1

I want to use multiple imputation using the mice package in R to deal with missing values. I am relatively new to this and had trouble understanding mice completely. Now, I understand that usually one does not retrieve one "final" imputed dataset, but rather pooled estimates which were retrieved from the m imputed datasets. However, for my use case I want exactly that, one final dataset with values that I somehow retrieved from the mice imputations. This final dataset should then be used to assess the imputation quality and compare it to other imputation techniques.

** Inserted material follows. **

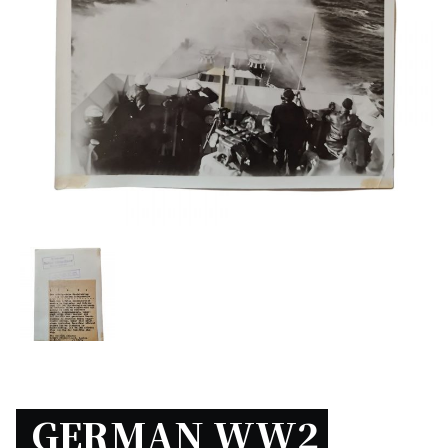
GERMAN WW2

What I did previously was just averaging the values in the m imputed datasets which I know now defeats the purpose of multiple imputation. So is there are way to do this while still keeping the principle of mice in mind?

Using this example from https://stefvanbuuren.name/fimd/workflow.html:

# mids workflow using pipes
library(magrittr)
est2 <- nhanes %>%
  mice(seed = 123, print = FALSE) %>%
  with(lm(chl ~ age + bmi + hyp)) %>%
  pool()

This code results in pooled estimates which are retrieved from the imputed datasets. Is it possible to use these estimates to retrieve an imputed dataset or is there any other way? I would like to be able to retrieve values for age, bmi and hyp I can use to impute the missing values in the dataset.

  • 3
    You might want to get statistical advice from [stats.se] first. You don't ever really get one "final" dataset from imputation. You are drawing from a random distribution and every time you do that you will get different values. – MrFlick May 31 '23 at 14:53
  • Why do you need a "final" imputed dataset? – jrcalabrese May 31 '23 at 16:52
  • Basically, I create synthetic datasets by introducing missing values into datasets which did not have missing values before. I then want to compare the original values to the values I imputed with various strategies (not just multiple imputation but also mean imputation, knn and so on) to assess the imputation quality – user13028630 Jun 01 '23 at 16:02
  • Will you conduct analyses (e.g., `lm` or something) on the imputed datasets for comparison purposes? Or are you just looking at the differences in the raw imputed values between procedures? If you used the first option, then you can just conduct analyses and pool results, [like in this diagram](https://stackoverflow.com/questions/50351736/mice-number-of-multiply-imputed-data-sets). – jrcalabrese Jun 04 '23 at 13:51

0 Answers0